Having a talk about functional programming at a PHP conference seems a bit off-base, but Igor delivers the goods in a clear and crazy way. He already had a series of blog posts on the subject - so I won't have to butcher a good introduction to Lisp by trying to explain it myself.

The proxy pattern

by Marco Pivetta

As we use Doctrine quite extensively, it was cool to get a peak inside the kitchen of one of the guys who cook that code up. And season it. And serve it. And eat it (and do God knows what else with it...) Marco is clearly an expert on the subject, and there is much to learn by watching the Proxy Pattern theory applied to real world examples.

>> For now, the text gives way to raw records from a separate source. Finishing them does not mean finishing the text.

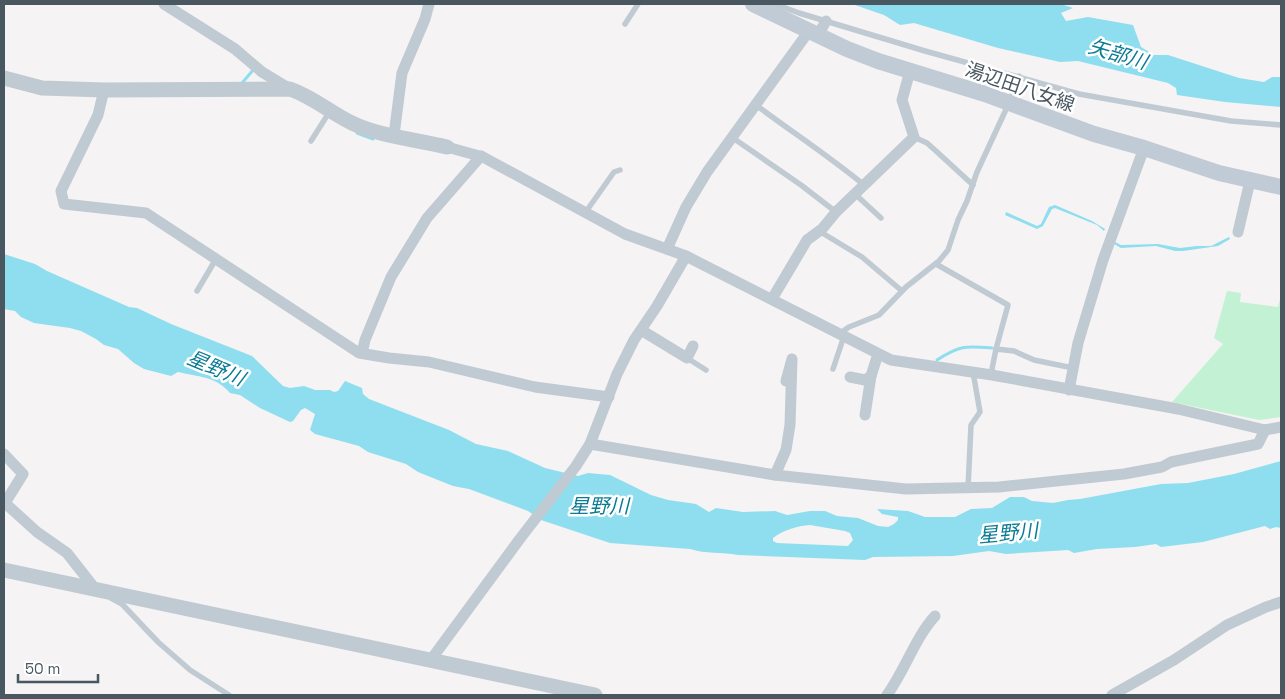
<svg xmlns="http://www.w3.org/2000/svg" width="1285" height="699" font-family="'Space Grotesk','Noto Sans JP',sans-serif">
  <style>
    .green { fill: #c2f2d3 }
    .water { fill: #8edeef; fill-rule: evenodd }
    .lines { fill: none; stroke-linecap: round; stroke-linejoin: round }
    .stream { stroke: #8edeef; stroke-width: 3 }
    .service { stroke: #c0cad2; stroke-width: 5.5 }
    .minor { stroke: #c0cad2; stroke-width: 11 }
    .tertiary { stroke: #c0cad2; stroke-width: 15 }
    .secondary { stroke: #c0cbd6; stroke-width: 16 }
    .labels { text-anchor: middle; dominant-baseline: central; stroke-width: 5; stroke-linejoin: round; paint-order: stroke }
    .street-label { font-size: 19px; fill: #495761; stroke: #fff }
    .water-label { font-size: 20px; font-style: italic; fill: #0b7b94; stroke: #fff }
  </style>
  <rect width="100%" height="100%" fill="#f5f3f3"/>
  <!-- green -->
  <path class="green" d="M 1227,291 L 1241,293 L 1240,302 L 1278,307 L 1281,295 L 1281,417 L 1259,420 L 1172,402 L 1223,344 L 1214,338 Z"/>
  <!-- water -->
  <g class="water">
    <path d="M 852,4 L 1061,4 L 1073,8 L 1061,13 L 1066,21 L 1088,17 L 1133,25 L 1141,47 L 1154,55 L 1168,55 L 1239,78 L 1264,82 L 1272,77 L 1281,77 L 1281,107 L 1225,102 L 1177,95 L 1176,88 L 1168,83 L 1078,61 L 1060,62 L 998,48 L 914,23 L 900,25 L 884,15 Z"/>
    <path d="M 1055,205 L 1092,221 L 1105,229 L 1104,231 L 1097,225 L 1055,208 L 1052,209 L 1043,226 L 1037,229 L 1005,215 L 1006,212 L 1037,226 L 1041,224 L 1049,207 Z"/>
    <path d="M 1229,237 L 1230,239 L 1218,246 L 1183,251 L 1175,251 L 1156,246 L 1121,248 L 1114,244 L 1115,242 L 1121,245 L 1158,244 L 1180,248 L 1197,246 L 1211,246 Z"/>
    <path d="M 4,254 L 35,264 L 47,271 L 129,307 L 137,308 L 171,324 L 252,356 L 283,386 L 290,388 L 304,386 L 315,390 L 330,390 L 334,392 L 338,391 L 345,381 L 362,388 L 363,394 L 369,399 L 449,430 L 476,444 L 508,451 L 545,468 L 578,476 L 588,473 L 610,475 L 651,495 L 668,500 L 696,504 L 709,512 L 716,508 L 743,512 L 775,511 L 787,515 L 810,511 L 825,511 L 837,516 L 858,518 L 878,526 L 888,527 L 894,524 L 898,520 L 898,517 L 882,514 L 877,509 L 908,511 L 925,517 L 955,517 L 971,509 L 992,508 L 1010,497 L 1024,497 L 1032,501 L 1053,503 L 1068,500 L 1080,499 L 1161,484 L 1188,483 L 1234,474 L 1281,461 L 1281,528 L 1276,527 L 1270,529 L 1265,526 L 1203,542 L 1161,547 L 1156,544 L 1135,547 L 1097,549 L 1074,553 L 1068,550 L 1006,554 L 989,551 L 953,556 L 873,557 L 865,560 L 738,555 C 722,552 706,554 690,549 L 610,543 L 541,520 L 528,511 L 469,489 L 453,486 L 418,472 L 406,464 L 368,452 L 359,446 L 315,434 L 310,430 L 315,414 L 305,408 L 301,410 L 293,421 L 290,422 L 260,408 L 240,395 L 230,393 C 216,376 198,377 178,372 L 171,376 L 144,369 L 134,363 L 118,349 L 104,345 L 96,339 L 81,331 L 70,328 L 34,323 L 21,317 L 15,311 L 4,309 ZM 810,525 L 845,531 L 850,533 L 853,540 L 848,546 L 777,543 L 773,541 L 773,538 C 783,530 797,526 810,525 Z"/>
  </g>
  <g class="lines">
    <!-- stream -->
    <g class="stream">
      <path d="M 242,83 L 254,69"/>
      <path d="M 357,133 L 373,139"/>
      <path d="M 937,360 C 960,345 966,346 992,348"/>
    </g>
    <!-- service -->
    <g class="service">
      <path d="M 775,4 L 799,13 L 925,51 L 1079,94 L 1231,121 L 1281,125"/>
      <path d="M 625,24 L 638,4"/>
      <path d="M 756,105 C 792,132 830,157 864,185"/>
      <path d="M 914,137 L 927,143 L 936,151 L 973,185"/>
      <path d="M 733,138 L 801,185 L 836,212"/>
      <path d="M 311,141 L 330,111"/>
      <path d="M 855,194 L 881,218"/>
      <path d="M 585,213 L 614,172 L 620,170"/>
      <path d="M 819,231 L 862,257 L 902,291"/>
      <path d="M 936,264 L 1008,305 L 996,349"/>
      <path d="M 197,291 L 216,259"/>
      <path d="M 839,334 L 849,327 L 879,315 L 906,287 L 939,261 L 948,250 L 958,220 L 967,201 L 977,172 L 1009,103 L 1019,76"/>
      <path d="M 687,358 L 706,370"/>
      <path d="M 833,369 L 844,336"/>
      <path d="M 991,374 L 996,349 L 1014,351 L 1034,360 L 1073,368"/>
      <path d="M 968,488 L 971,425 L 980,412 L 973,372"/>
      <path d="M 111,598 L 122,604 L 158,642 L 190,670 L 229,695"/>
    </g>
    <!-- minor -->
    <g class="minor">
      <path d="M 164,4 L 235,49 L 262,72 L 290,89"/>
      <path d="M 818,35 L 826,21"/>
      <path d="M 104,90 L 98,115 L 61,191 L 64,204 L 146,213 L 359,353 L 389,358 L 429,362 L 535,387 L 609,397"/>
      <path d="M 394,135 L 402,73 L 425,19 L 429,4"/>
      <path d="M 447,147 L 483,157 L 625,234 L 686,256 L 891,360 L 992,375 L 1178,409 L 1265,430 L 1281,427"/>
      <path d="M 1238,232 L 1250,181"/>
      <path d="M 667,249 L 686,207 L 707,172 L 809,31"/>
      <path d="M 772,299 L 807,240 L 822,229 L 836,212 L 914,137 L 902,100 L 910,71"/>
      <path d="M 641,330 L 687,358 L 693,346"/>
      <path d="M 362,353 L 365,340 L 391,277 L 427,218 L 481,156"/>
      <path d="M 850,377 L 865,380 L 871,376 L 878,354"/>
      <path d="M 1069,390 L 1078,343 L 1103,260 L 1144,148"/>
      <path d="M 865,415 L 871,376"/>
      <path d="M 590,444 L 775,475 L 906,489 L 999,487 L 1124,474 L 1162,467 L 1171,462 L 1258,444 L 1265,430"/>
      <path d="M 4,454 L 23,474 L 5,503 L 37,532 L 67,553 L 96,590"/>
      <path d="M 775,475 L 786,450 L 790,425 L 792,359 L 786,381"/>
      <path d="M 430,661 L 519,540 L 576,466 L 590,444 L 617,374 L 634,340 L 657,306 L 686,256"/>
      <path d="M 887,695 C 905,670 915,638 935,616"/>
      <path d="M 1112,695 L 1174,660 L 1227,625 L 1266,607 L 1281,602"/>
    </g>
    <!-- tertiary -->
    <g class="tertiary">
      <path d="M 4,78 L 42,88 L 104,90 L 290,89 C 313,97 331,113 352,123 C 378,136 418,140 447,147"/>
      <path d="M 4,570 L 595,695"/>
    </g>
    <!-- secondary -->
    <path class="secondary" d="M 753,4 L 847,49 L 878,61 L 985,94 L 1094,134 L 1144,148 L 1219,173 L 1281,187"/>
  </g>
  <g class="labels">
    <!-- street labels -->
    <g class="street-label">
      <text transform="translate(1020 87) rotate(19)">湯辺田八女線</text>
    </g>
    <!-- water labels -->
    <g class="water-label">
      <text transform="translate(1118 54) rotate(17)">矢部川</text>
      <text transform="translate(216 368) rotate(23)">星野川</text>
      <text x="599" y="506">星野川</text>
      <text transform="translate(1008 533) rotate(-5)">星野川</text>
    </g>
  </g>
  <!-- border -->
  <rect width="1285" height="699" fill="none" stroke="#495761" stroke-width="10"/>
  <!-- scale -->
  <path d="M18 674v8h80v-8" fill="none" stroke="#495761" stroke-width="2.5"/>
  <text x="25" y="674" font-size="15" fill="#495761" stroke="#ffffff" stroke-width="4" paint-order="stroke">50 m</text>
</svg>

Emergent Design with phpspec

by Marcello Duarte

By far the funniest talk, I think we actually shed some tears during Marcello's performance (I can't even call it a talk). And while too much humor can distract from the subject, in this case it was an absolute win. PHPspec is a tool that "helps" you generate code, in a very non-traditional sense. It's actually a testing framework - but unlike PHPUnit, it creates a flow where you're guided to your next step instead of blocked by a failing test run.

Worse is Better

Kevlin Henney

Kevlin is such an enigmatic speaker with such diverse subjects it's always cool to watch. Summarizing his talk would not result in anything useful or even fun to read, so I'll refrain and just advise you to go see him speak somewhere, or read one of his books.

Growth Hacking for Humans

by Eamon Leonard

This talk just blew my mind. It's about so many things... happiness, progression in life, breaking through barriers, achieving goals, recognizing weakness in my business model, growth, building a real rocket ship with nothing but matches and duct-tape, curing all disease know to man and - indeed - he almost explained why 42 is the answer to the meaning of life, the universe, and everything! Ok so I'm over-exaggerating just a tiny little bit, but his talk didn't feature a single speck of PHP and inspired me the most. That has to count for something.

So to sum up: if you're a PHP developer, or aspiring to be one, go to DPC in 2014 and mingle with your peers. You will come out better than you went in. That's a promise.